Solidariedade contra a chantagem

Os gregos disseram “não”. Contra ventos e marés, com os bancos fechados e as farmácias e supermercados já com problemas de abastecimento, esta foi uma demonstração de coragem e firmeza perante todos os avisos e pressões, chantagens e ameaças, temores e rancores.

Que “não” disseram os gregos? Os gregos disseram “não” à aplicação de mais um pacote de austeridade. Mas o “não” dos gregos não foi sobre a saída do euro ou o afastamento da União Europeia. Só foi possível que o “não” ganhasse, num país em que 80% das pessoas não quer sair do euro nem da União Europeia, porque o Governo grego conseguiu fazer passar a mensagem de que um “não” no referendo não era um “não” ao euro.

Esta diferença é relevante porque nos próximos dias vamos assistir a uma enxurrada de comentários dizendo que a Grécia voltou costas à Europa. Já começaram, aliás: o social-democrata alemão Sigmar Gabriel afirmou que o Governo grego queimou as últimas pontes com a Europa e o trabalhista holandês Jeroen Dijsselbloem disse que o resultado do referendo condiciona a presença da Grécia no euro. Pouco me surpreende a atitude deste dois porta-vozes da arrogância institucional da zona euro. São eles, e gente como eles, quem voltou as costas à Europa. São eles quem se apresta a sacrificar um país, primeiro, e todo um projeto de paz e democracia para este continente, depois, no altar das regras burocráticas e mecanismos cegos de uma união monetária mal concebida.

É preciso fazer barragem a esta atitude revanchista e impedir que ela deite a perder aquilo que, apesar de todas as dificuldades e erros, se construiu na Europa das últimas gerações. Dijssebloem e Sigmar Gabriel perderam uma batalha política contra o Governo grego mas não têm o direito de levar a Europa para um buraco por causa disso. Vários governos europeus fizeram o que fez o grego e vários referendos europeus já deram “não” — na Irlanda, na Dinamarca, na França, na Holanda. Em todos os casos se voltou à mesa de negociações e se fizeram concessões para que os países em causa pudessem continuar no projeto europeu. Os gregos não merecem menos do que isso.

Esta crise pode acabar amanhã se os mais inflexíveis dos governos europeus entenderem que não é possível exigir mais austeridade a uma economia deprimida e a uma sociedade exaurida.

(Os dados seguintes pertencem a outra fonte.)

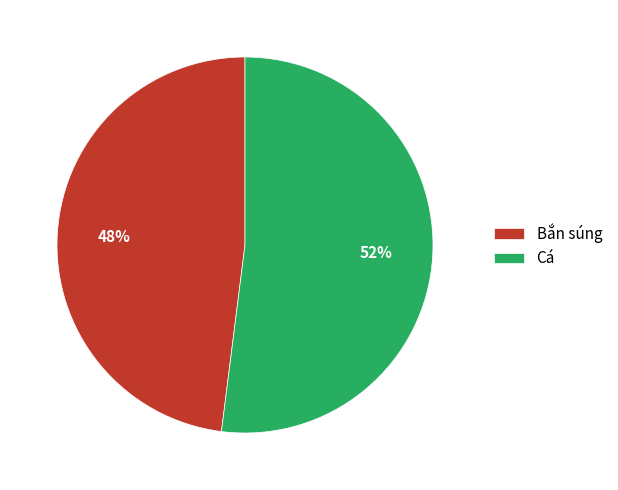

How many slices are in this pie chart?

2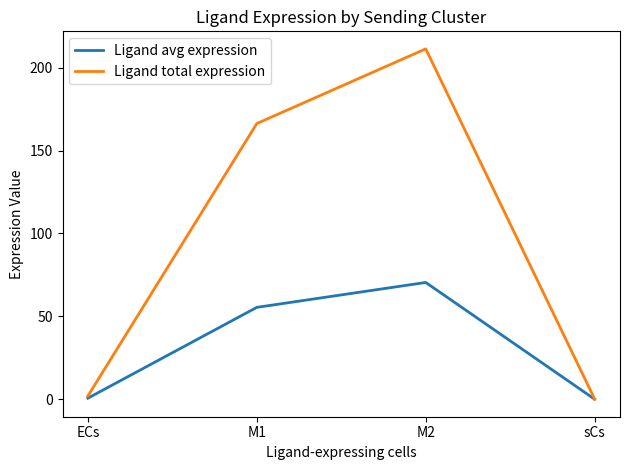

True or false: Ligand total expression has a value of 225.4 at M1.

False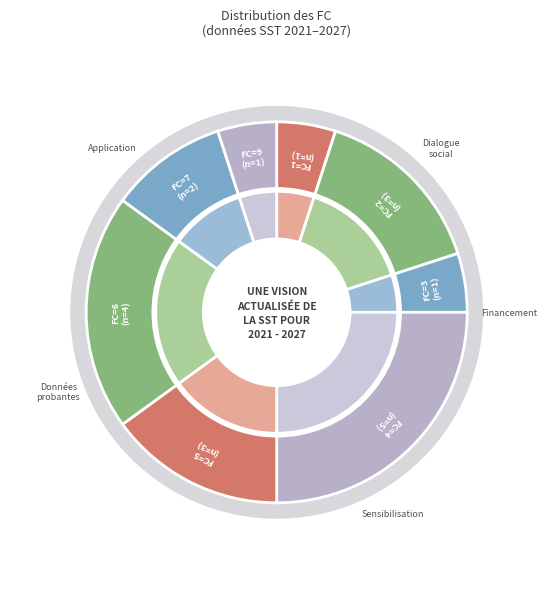

Does 4 represent more than half of the total?

No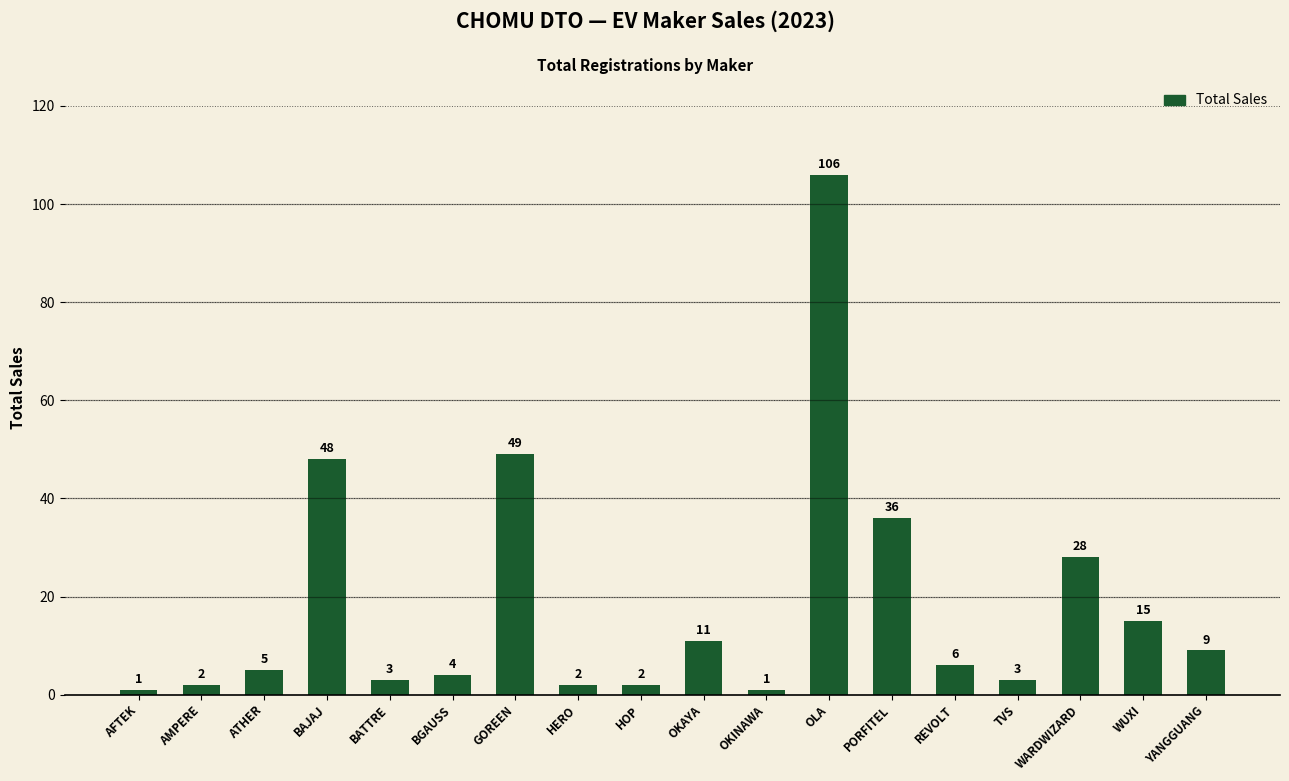

Reading right to left, list all the values displayed in this chart.

9	15	28	3	6	36	106	1	11	2	2	49	4	3	48	5	2	1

Mas é possível salvar a Grécia e a Europa combinando uma moratória imediata do serviço da dívida grega para os próximos dois anos, uma reestruturação das dívidas excessivas dos países da zona euro e um plano de relançamento económico financiado pelo Banco Europeu de Investimentos. Aí sim, será possível reformar o Estado grego — e o Syriza é provavelmente o partido mais bem colocado para o fazer. Onde o eurogrupo dizia: “Condições primeiro e alívio da dívida depois” é preciso dizer “alívio da dívida já para dar condições de reforma depois”.

Quem ama a democracia e a Europa não pode deixar a Grécia ser empurrada para a porta de saída da União. Quem ama Portugal, já agora, também não. Nas cimeiras extraordinárias que se seguirão nos próximos dias, o Governo português não pode persistir numa atitude de confronto que, sem resolução desta crise, se poderia voltar contra Portugal mais depressa do que se pensa.